◆ **WORK TO COMPLETE**
Should the word "anchor" occur in a line of the records, copy that line.

-- AVAILABLE DATA follows --

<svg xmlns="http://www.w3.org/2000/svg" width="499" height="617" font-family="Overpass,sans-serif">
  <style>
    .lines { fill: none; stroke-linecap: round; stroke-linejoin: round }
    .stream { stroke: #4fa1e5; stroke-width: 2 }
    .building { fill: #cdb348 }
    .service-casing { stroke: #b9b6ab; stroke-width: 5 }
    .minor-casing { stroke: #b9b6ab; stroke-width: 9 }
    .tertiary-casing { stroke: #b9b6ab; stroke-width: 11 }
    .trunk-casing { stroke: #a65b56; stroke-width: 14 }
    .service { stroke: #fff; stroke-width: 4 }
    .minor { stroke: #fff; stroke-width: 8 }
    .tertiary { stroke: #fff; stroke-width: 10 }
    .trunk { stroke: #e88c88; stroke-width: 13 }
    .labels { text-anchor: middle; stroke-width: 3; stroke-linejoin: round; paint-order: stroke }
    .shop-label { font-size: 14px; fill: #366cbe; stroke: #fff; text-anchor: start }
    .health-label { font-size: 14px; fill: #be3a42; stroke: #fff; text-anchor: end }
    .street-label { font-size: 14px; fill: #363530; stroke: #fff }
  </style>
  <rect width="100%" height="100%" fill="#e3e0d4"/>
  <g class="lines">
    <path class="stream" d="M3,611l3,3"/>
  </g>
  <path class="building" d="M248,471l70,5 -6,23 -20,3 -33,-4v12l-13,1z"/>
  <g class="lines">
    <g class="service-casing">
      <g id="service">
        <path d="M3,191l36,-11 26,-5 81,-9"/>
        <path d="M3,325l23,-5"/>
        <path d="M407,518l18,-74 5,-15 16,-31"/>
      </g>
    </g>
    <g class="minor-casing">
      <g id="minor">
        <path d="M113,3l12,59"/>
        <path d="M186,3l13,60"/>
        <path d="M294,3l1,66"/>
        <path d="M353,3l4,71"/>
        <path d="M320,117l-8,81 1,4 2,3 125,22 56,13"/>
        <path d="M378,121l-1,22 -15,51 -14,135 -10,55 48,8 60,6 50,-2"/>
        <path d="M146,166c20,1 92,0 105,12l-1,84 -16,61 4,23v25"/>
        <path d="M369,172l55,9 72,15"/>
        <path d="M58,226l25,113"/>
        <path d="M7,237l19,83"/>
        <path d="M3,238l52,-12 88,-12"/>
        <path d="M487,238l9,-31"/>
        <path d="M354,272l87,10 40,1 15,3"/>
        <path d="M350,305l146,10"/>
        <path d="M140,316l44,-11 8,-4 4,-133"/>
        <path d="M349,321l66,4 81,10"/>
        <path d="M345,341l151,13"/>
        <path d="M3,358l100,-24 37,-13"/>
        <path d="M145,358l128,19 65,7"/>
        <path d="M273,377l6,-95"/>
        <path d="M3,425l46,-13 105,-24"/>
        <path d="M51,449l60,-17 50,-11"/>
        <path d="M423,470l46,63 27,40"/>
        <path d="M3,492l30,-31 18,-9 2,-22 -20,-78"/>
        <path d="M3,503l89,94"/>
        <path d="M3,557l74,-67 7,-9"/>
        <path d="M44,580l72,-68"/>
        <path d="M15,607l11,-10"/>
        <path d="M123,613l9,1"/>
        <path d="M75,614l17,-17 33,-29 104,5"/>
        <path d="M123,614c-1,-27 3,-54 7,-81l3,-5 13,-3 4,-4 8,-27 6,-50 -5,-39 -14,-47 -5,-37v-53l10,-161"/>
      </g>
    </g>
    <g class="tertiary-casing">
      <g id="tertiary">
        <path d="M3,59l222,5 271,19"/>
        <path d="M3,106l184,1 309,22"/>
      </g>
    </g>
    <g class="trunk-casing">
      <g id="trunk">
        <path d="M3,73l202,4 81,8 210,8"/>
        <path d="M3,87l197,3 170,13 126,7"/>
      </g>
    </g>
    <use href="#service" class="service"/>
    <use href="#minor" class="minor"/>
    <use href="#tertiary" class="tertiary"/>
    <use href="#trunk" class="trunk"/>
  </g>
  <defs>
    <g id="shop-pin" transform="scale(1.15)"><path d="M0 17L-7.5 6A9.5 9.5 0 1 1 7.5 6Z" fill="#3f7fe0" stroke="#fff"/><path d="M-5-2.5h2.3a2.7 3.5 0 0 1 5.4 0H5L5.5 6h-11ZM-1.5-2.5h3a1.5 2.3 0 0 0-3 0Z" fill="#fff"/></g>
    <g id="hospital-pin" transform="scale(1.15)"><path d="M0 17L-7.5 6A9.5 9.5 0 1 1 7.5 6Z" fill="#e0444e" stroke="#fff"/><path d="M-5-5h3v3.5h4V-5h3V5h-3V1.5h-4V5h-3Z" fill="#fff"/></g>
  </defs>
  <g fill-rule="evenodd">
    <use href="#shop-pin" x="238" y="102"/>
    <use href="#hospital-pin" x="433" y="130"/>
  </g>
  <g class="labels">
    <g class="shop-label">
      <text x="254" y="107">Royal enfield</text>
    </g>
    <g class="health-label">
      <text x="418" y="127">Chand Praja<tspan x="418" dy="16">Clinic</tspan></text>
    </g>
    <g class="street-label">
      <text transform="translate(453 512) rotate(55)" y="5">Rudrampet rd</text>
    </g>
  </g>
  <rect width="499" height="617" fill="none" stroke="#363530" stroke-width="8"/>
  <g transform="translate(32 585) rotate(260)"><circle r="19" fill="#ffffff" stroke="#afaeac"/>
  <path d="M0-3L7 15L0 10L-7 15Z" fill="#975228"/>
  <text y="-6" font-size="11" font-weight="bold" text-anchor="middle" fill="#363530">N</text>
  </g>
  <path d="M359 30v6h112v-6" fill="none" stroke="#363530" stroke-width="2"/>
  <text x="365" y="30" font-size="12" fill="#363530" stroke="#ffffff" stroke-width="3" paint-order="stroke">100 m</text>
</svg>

-- AVAILABLE DATA concluded --

◆ **WRITTEN ANSWER**
    .labels { text-anchor: middle; stroke-width: 3; stroke-linejoin: round; paint-order: stroke }
    .shop-label { font-size: 14px; fill: #366cbe; stroke: #fff; text-anchor: start }
    .health-label { font-size: 14px; fill: #be3a42; stroke: #fff; text-anchor: end }
  <text y="-6" font-size="11" font-weight="bold" text-anchor="middle" fill="#363530">N</text>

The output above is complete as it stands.